[Samantha at the St. Louis Exposition by Marietta Holley]@TWC D-Link bookSamantha at the St. Louis Exposition CHAPTER XI 17/20
But Josiah sez it is because I have such a soft look that folks think they can pour their griefs into me and they will sink in, some like water into cotton battin, and they can lose sight of their sorrows for a spell and relieve 'em some.
Well, Id'no which it is, but 'tennyrate as Molly sot there with me lookin' as wan and pale as a white rose on a cold November evenin' she told me the whole story, hid from her own folks but revealed unto a Samantha. Josiah may say what he's a mind to, but I believe it is the natural nobility of my linement that drawed it from her.
While she wuz away visitin' this school chum in a southern city she met a young chap handsome as Appolyan, I knew from what she said, and so talented and gifted, I could see in a minute they had fell in love voylently from the very first time they met, and day by day the attraction growed till they wuz completely wropped up in each other.
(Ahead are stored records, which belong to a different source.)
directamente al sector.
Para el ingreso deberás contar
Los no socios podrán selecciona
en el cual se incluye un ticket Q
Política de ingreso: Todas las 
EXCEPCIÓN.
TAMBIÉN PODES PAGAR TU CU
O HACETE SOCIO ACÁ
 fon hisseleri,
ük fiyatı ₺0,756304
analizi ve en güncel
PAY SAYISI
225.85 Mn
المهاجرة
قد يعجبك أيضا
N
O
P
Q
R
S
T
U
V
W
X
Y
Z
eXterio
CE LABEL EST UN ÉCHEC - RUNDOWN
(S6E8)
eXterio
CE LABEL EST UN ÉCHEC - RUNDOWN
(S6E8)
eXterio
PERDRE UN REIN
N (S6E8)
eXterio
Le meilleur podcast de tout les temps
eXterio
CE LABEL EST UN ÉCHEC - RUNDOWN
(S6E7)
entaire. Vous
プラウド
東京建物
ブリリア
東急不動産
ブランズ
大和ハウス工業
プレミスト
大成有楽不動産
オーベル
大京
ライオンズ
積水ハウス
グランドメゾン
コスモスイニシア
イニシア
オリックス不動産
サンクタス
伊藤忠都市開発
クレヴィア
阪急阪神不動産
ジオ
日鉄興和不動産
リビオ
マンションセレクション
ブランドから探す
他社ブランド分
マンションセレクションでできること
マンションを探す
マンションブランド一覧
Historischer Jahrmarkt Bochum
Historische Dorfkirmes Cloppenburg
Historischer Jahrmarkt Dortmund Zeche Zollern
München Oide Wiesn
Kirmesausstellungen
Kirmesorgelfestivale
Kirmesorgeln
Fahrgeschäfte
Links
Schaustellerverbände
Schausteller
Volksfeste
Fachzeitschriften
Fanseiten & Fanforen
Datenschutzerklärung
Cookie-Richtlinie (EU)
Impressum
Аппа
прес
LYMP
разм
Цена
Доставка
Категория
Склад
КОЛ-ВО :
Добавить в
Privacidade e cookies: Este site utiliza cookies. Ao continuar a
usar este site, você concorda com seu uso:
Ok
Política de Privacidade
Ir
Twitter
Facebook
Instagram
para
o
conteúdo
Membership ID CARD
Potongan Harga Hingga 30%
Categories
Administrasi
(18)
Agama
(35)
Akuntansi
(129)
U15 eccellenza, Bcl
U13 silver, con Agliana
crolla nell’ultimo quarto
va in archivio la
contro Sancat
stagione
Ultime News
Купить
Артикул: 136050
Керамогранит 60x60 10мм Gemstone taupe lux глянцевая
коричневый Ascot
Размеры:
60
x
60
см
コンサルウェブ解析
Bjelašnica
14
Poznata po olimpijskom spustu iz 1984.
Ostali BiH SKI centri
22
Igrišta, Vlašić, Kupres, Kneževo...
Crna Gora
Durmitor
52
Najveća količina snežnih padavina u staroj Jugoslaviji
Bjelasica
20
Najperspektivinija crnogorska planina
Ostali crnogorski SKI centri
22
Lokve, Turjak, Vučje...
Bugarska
She said he seemed to worship her. But strange, strange thing! with all the love he showed her, in every word and act, he left her without a word, only a sort of a wild note saying he could not endure the wretchedness of seeing a heaven so near that he could not hope to enter, and after that silence, deep, dark and onbroken silence and despair.
"And my heart is broken!" sez she, as she laid her pretty head in my lap sobbin' out, "What shall I do! Oh, what shall I do!" She wep' and cried and cried and wep', and I wep' with her, my snowy handkerchief held in one hand, the other hand tenderly caressin' the bowed head in my lap.